§ **Excerpt provided**
Let $OB = a$ , $OA = b$ , and $\angle OBA = \theta$ . Then we have:

$\begin{cases} a = \cot \left(\dfrac \theta 2 \right) + 1 \\ b = \cot \left(45^\circ - \dfrac \theta 2 \right) + 1 \end{cases} \quad$ Let $t = \tan \dfrac \theta 2 \implies \begin{cases} a = \dfrac 1t + 1 = \dfrac {1+t}t \\ b = \dfrac {1+t}{1-t} + 1 = \dfrac 2 {1-t} \end{cases}$

The area of $\triangle AOB$ is given by $A = \dfrac {ab}2 = \dfrac {1+t}{t(1-t)}$ to find minimum $A$ , we first find the value of $t$ such that $\dfrac {dA}{dt} = 0$ and $\dfrac {d^2 A}{dt^2} > 0$ .

§ **Written request 1**
In the solution for the area of triangle AOB, what does the variable t stand for?
§ **Written request 2**
Continue the solution for the minimum area of triangle AOB from its last sentence.
The data after this point has nothing to do with the work here.

§ **Data section**
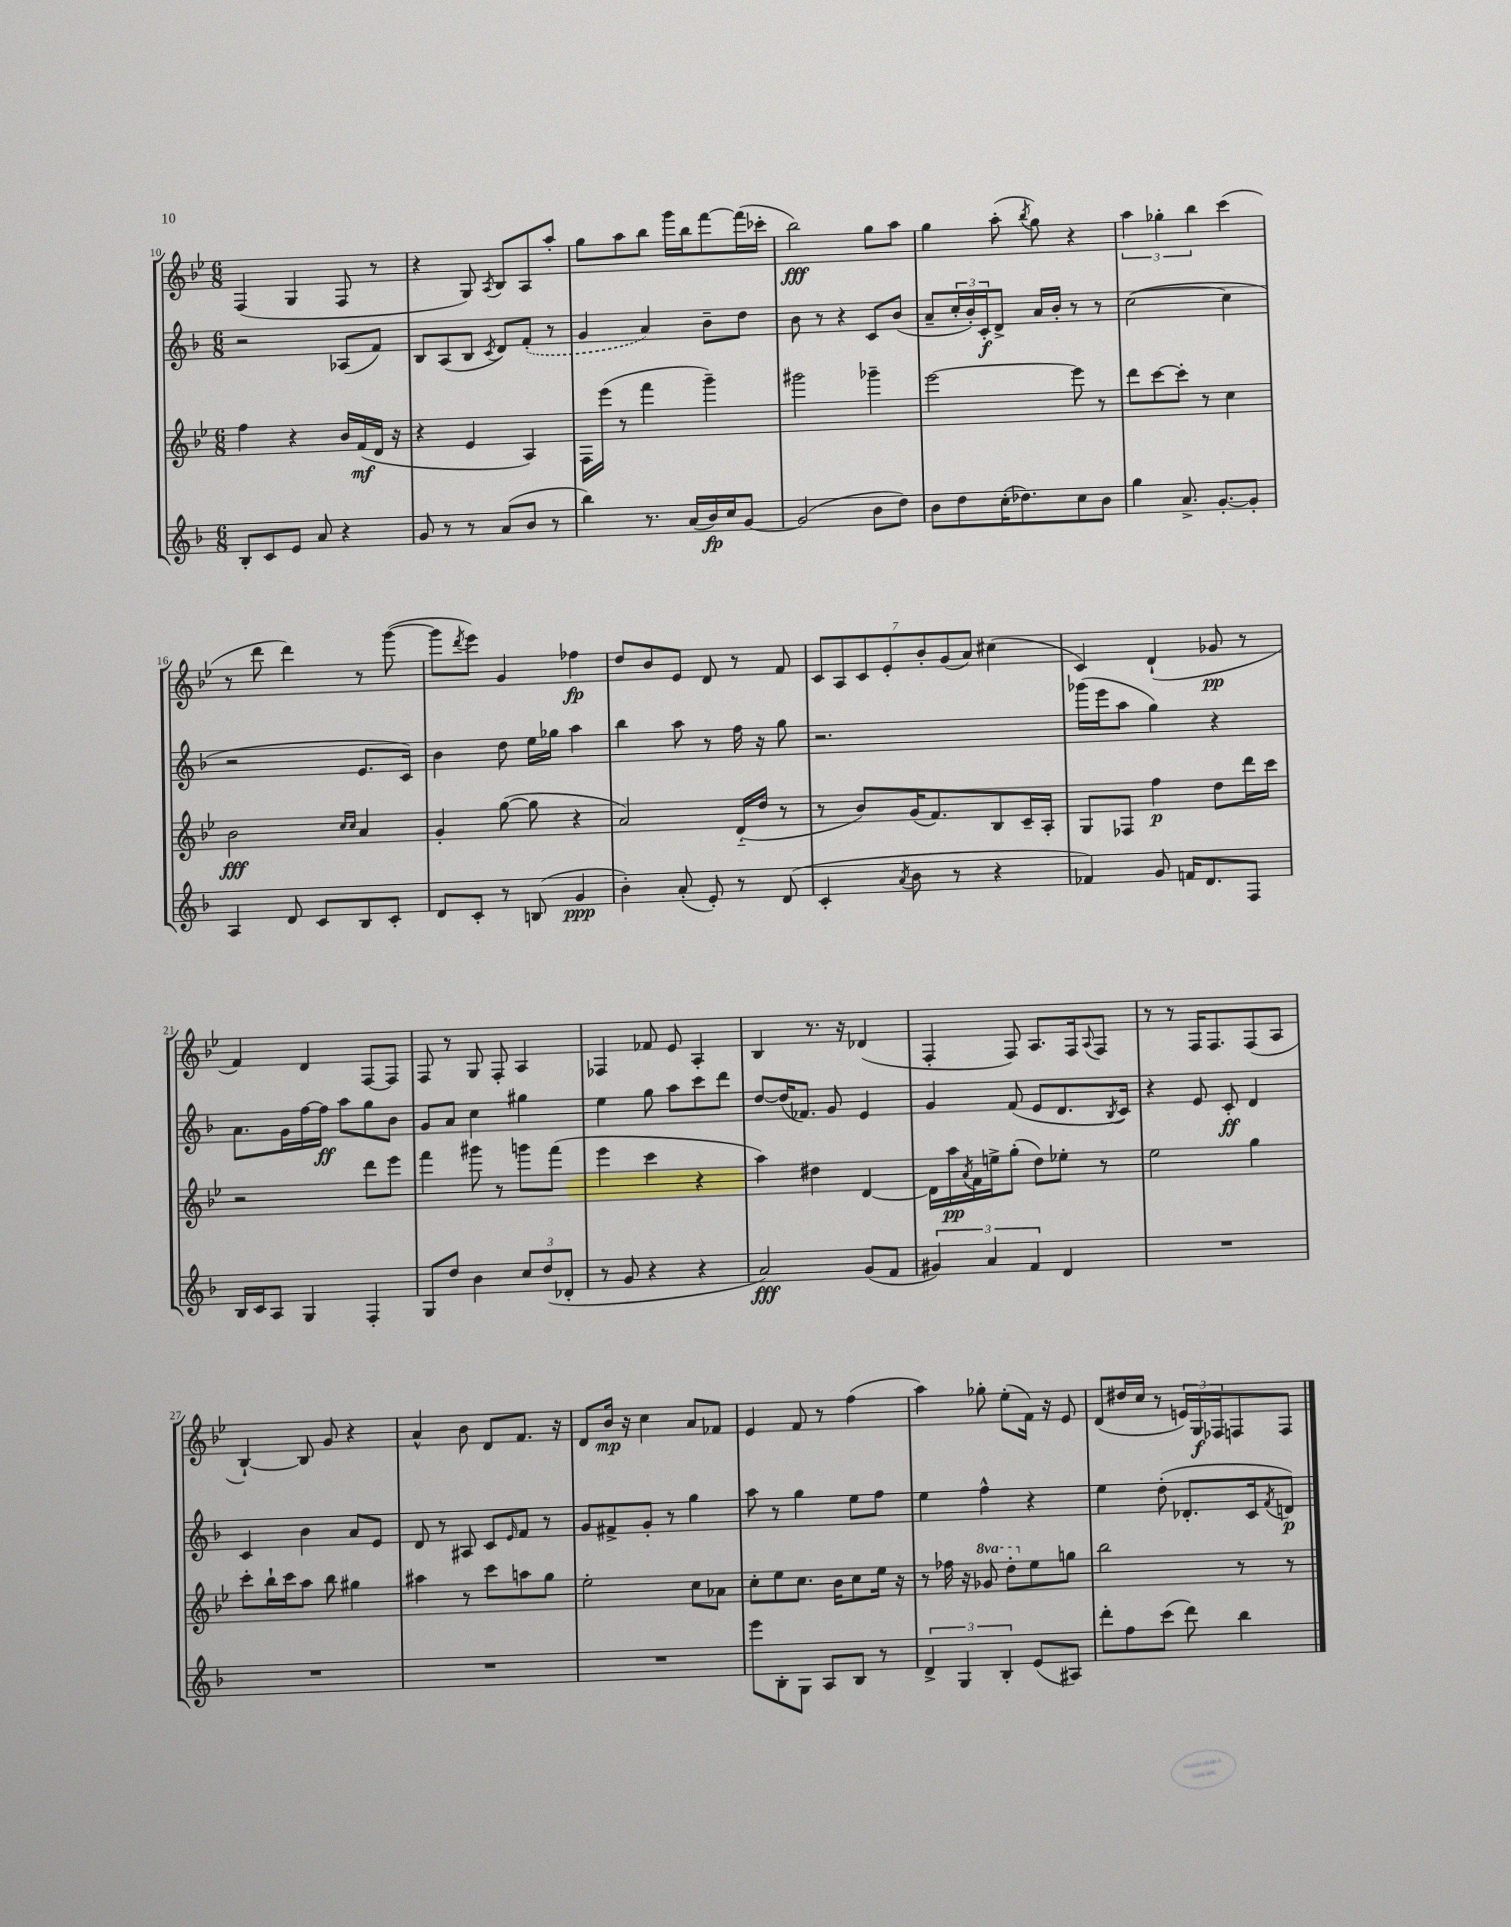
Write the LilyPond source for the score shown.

§ **Written answer 1**
t stands for tan(θ/2), where θ is angle OBA.

§ **Written answer 2**
$\begin{aligned} \frac {dA}{dt} & = \frac {t(1-t) - (1+t)(1-2t)}{t^2(1-t)^2} = \frac {t^2+2t -1}{t^2(1-t)^2} & \small \blue{\text{Putting }\frac {dA}{dt} = 0} \\ t^2 + 2t - 1 & = 0 \\ t^2 + 2t + 1 & = 2 \\ (t+1)^2 & = 2 \\ \implies t & = \sqrt 2 - 1 & \small \blue{\text{Since }t > 0} \end{aligned}$

Since $\dfrac {d^2A}{dt^2} > 0$ , when $t= \sqrt 2 -1$ , $A$ is minimum when $t = \tan \dfrac \theta 2 = \sqrt 2 -1$ . $\implies \tan \theta = \dfrac {2(\sqrt 2-1)}{1-(\sqrt 2-1)^2} = 1 \implies \theta = 45^\circ$ .

The area of $\triangle {OAB}$ will be minimum when $|\overline {OA}|=|\overline {OB}|=2+\sqrt 2$

The minimum area will be

$\dfrac 12\times (2+\sqrt 2) ^2=3+2\sqrt 2\approx 5.828427$

Hence the required answer is $\boxed {5828}$ .